Trump revives 19th-century imperialism. Make Russia great again!

Having campaigned on a policy of ending wars, making peace, putting America first and disentangling the country from the world, President-elect Donald Trump this week decided to revive 19th-century imperialism. In a single news conference, he pondered making Canada a state and acquiring Greenland and the Panama Canal by economic coercion — and declined to rule out using military force in the latter two cases. Republican leaders, whom Trump has only recently trained to denounce their party’s old foreign policy of expansionism and internationalism, quickly pivoted again and adopted the new party line, and are now showering praise on Trump’s grand vision and big thinking. Where will all this go?

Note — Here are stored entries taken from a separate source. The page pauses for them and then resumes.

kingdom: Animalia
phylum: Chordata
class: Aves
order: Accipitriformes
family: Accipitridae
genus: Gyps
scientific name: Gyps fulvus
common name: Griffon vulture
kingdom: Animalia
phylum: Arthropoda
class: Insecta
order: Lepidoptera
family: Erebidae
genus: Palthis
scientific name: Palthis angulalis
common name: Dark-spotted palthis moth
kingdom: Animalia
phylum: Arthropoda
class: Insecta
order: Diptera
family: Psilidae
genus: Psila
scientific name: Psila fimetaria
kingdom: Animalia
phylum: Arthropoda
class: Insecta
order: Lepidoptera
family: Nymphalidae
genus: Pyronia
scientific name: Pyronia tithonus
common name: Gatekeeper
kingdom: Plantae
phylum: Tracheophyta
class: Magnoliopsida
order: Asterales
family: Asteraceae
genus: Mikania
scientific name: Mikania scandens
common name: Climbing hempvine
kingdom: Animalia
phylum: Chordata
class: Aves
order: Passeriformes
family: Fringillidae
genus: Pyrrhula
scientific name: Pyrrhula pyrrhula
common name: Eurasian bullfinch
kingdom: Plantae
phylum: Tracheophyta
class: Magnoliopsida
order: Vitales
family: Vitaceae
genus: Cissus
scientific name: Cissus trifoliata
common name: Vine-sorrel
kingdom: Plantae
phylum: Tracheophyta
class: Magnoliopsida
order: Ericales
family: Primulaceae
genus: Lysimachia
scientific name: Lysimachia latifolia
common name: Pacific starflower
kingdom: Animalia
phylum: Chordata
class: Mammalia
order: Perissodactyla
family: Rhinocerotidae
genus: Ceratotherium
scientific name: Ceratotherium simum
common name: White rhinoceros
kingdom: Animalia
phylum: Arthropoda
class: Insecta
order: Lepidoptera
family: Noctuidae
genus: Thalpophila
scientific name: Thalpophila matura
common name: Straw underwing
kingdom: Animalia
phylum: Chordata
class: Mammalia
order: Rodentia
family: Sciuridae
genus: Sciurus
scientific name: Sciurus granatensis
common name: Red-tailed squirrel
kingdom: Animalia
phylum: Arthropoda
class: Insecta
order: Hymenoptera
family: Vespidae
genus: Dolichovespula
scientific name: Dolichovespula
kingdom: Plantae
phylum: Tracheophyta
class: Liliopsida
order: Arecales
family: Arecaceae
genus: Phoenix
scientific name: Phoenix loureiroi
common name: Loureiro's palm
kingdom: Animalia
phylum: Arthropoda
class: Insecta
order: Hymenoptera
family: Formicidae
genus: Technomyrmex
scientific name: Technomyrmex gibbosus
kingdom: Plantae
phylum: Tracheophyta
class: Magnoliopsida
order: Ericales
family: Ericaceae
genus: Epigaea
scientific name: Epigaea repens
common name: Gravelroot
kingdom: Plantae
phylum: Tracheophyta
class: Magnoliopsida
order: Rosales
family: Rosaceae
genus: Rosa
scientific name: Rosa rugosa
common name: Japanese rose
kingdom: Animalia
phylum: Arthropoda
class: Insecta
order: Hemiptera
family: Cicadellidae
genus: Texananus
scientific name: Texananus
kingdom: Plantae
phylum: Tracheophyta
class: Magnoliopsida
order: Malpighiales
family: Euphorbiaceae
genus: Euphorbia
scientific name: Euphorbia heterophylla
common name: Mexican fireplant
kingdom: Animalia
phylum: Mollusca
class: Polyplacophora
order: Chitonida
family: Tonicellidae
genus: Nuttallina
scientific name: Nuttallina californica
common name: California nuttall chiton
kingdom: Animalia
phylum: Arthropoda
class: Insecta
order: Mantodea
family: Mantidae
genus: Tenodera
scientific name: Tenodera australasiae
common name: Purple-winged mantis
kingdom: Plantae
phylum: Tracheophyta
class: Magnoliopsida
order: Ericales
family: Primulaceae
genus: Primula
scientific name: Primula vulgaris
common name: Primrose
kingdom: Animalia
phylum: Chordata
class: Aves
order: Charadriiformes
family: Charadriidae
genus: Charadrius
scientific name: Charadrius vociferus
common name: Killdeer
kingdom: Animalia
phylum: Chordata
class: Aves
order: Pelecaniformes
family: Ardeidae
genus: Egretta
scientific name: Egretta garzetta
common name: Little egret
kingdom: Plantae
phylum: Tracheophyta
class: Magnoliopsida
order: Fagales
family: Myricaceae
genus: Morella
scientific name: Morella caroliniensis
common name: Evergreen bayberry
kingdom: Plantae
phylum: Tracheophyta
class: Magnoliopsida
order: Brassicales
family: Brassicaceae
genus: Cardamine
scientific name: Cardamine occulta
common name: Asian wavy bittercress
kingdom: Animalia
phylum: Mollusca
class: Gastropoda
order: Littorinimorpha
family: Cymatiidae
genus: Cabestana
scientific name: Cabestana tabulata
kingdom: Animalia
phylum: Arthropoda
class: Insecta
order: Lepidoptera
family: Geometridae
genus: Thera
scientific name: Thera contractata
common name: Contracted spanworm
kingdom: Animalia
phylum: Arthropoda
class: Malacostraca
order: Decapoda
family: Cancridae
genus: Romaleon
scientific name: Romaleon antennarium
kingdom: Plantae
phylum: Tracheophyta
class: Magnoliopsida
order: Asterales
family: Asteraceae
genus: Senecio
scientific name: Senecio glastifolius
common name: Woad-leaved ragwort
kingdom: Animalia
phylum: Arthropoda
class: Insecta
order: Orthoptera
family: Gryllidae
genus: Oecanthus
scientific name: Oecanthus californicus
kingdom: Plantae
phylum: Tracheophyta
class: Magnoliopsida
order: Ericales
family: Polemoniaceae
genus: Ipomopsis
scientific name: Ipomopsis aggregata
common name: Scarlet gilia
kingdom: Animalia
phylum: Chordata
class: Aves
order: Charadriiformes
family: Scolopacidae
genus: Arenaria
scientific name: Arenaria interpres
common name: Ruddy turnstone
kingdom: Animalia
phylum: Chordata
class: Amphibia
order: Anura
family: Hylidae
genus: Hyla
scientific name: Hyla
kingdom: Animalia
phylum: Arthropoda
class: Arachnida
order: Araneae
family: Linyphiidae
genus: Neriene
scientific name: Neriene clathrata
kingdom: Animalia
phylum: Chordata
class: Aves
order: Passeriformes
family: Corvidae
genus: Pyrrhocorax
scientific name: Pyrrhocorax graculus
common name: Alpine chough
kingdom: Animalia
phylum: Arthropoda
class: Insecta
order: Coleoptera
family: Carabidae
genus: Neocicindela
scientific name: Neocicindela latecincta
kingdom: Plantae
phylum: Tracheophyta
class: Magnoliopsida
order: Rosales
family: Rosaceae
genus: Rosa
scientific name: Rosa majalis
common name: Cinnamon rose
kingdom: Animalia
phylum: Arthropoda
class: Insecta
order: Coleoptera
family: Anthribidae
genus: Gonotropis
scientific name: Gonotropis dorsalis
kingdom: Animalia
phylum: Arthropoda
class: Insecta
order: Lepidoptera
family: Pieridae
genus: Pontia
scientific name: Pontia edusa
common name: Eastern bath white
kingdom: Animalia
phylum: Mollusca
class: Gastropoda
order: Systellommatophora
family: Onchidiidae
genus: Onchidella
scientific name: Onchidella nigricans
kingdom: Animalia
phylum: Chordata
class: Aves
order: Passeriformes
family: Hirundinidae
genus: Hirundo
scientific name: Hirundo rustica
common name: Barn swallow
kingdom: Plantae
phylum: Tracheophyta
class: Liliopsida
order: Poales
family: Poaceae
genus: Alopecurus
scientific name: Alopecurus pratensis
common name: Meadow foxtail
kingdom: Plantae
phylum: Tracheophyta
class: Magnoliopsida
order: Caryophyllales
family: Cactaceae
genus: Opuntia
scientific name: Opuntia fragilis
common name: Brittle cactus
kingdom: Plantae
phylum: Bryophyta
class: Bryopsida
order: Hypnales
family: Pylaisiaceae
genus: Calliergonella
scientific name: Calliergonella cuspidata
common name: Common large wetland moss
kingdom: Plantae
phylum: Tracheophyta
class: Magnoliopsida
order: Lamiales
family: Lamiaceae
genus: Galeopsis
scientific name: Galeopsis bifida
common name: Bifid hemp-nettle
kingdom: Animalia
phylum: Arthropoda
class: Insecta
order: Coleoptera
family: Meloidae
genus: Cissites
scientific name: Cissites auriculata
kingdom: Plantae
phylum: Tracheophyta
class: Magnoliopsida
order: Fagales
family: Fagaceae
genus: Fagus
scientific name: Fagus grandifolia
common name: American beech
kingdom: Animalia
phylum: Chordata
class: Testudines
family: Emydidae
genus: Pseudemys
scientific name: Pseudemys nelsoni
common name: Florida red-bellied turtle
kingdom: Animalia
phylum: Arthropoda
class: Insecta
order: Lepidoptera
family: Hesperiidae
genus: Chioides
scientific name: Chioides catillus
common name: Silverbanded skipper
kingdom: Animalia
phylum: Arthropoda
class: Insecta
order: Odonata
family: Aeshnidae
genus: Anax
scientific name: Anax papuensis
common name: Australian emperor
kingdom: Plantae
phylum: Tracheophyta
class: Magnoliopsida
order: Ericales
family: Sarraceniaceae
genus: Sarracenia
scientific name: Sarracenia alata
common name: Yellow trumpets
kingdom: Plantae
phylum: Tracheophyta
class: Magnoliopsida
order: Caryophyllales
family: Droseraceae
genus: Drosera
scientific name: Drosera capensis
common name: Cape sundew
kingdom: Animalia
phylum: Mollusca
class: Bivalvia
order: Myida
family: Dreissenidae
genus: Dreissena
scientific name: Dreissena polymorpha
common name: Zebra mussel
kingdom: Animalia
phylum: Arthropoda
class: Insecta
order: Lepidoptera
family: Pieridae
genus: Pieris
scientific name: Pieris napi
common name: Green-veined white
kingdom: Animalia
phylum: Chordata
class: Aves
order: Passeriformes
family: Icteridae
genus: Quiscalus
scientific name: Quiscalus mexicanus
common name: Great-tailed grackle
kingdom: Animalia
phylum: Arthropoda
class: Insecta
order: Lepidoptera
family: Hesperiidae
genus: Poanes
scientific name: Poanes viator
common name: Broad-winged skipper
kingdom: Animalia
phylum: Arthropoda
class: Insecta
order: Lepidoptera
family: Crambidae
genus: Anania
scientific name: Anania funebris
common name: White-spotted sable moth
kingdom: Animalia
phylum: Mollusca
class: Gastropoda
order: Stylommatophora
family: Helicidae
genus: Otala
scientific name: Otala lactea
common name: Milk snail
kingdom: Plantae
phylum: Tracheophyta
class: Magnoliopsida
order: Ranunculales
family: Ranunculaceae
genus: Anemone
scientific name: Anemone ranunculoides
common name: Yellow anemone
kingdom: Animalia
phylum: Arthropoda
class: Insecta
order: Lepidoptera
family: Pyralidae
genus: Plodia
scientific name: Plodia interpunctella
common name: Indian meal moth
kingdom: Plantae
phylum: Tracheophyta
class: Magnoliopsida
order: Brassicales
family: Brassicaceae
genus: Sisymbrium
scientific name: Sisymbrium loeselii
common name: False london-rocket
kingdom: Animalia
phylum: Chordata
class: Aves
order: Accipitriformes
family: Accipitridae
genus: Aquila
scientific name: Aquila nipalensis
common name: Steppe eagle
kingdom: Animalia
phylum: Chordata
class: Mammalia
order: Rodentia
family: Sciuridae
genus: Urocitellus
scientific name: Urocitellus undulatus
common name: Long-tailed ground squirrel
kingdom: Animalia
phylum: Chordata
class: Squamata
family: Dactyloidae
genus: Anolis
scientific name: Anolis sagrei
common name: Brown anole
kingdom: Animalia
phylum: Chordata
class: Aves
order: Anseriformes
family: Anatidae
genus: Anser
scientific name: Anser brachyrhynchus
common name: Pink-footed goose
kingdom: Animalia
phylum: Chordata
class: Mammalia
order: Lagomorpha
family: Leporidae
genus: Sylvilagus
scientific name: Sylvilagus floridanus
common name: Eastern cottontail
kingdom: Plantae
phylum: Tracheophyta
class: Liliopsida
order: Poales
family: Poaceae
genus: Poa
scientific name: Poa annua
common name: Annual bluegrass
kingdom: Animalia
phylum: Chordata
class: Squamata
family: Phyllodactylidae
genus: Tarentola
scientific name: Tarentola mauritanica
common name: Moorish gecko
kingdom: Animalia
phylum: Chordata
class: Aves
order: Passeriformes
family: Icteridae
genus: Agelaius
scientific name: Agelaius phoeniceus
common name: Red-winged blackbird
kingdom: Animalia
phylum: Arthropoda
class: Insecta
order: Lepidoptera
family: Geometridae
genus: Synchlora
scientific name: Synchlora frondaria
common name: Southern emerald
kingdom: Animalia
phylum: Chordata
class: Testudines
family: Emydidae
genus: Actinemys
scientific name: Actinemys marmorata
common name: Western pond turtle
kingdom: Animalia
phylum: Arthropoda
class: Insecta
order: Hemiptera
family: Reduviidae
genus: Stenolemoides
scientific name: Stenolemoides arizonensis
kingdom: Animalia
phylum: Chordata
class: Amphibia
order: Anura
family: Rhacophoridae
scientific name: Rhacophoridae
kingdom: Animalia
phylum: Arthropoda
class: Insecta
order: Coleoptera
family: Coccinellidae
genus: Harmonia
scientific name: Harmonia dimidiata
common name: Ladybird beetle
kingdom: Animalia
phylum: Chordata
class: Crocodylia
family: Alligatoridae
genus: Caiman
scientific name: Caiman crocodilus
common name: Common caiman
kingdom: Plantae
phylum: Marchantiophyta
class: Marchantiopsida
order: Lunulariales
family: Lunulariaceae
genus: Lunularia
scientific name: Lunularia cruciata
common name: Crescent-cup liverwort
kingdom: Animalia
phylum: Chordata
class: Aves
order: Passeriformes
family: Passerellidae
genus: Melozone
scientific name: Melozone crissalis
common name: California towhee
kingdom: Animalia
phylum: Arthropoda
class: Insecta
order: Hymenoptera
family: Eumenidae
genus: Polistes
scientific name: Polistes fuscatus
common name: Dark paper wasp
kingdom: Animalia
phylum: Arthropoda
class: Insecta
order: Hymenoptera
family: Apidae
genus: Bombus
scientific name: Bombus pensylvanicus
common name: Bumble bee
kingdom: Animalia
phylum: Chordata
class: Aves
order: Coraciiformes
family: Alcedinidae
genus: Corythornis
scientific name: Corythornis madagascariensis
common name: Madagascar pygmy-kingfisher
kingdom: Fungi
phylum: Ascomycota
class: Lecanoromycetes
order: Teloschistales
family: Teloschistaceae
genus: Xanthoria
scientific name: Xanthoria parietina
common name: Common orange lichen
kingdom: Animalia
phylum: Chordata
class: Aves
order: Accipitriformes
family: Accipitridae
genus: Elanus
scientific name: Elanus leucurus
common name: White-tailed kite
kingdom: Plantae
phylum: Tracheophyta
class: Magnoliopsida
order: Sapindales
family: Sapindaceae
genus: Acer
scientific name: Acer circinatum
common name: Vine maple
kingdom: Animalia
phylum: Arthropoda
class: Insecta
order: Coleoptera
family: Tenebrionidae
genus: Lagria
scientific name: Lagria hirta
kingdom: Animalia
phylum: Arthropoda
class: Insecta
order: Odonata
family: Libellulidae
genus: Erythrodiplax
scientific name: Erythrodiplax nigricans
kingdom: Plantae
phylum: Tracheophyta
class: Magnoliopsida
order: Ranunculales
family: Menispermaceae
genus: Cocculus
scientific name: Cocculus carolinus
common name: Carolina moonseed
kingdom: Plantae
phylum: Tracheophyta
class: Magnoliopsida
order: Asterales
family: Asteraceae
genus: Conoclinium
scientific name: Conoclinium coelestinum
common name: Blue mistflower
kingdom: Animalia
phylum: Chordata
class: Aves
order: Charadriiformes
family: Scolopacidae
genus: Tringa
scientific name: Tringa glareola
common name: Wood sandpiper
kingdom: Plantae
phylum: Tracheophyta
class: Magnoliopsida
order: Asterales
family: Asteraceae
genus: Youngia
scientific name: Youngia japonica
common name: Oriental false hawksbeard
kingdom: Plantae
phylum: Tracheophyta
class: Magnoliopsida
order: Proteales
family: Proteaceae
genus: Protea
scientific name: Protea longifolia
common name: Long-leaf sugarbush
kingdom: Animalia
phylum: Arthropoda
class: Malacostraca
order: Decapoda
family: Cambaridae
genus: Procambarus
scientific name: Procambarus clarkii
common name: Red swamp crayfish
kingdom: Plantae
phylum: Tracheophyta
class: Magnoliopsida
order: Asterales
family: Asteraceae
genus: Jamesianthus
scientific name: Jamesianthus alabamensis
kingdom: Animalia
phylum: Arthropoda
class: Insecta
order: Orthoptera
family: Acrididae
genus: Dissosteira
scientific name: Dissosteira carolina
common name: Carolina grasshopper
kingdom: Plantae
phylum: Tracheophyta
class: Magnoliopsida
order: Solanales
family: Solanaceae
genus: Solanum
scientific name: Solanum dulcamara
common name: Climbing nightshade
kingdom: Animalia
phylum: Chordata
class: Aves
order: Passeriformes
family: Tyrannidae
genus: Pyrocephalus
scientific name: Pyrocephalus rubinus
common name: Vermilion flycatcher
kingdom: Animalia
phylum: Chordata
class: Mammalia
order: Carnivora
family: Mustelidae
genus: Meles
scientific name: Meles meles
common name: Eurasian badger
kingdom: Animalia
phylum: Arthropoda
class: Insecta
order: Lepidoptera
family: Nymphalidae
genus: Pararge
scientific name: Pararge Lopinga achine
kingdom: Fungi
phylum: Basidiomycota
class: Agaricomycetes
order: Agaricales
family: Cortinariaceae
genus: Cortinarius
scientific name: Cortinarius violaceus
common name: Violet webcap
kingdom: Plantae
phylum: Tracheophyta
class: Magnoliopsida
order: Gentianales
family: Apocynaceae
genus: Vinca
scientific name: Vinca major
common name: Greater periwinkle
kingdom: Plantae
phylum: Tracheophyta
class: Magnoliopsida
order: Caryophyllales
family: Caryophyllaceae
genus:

Some say we are simply back to the “madman theory” of foreign policy, which posits that it’s good for the president to sometimes appear unpredictable, even irrational, because it throws adversaries off guard. It’s worth recalling that Trump tried this gambit in his first term, most obviously with North Korea’s Kim Jong Un. He began by threatening him with nuclear war (“fire and fury … the likes of which this world has never seen before”) and then abruptly switched to romancing him with love letters. None of it worked. North Korea continued to build its nuclear arsenal, conduct missile tests (after a brief pause) and threaten its southern neighbor. The scholar Daniel W. Drezner notes that much research has concluded that the originator of the madman theory, Richard M. Nixon, produced no positive results for his efforts to seem crazy and unhinged.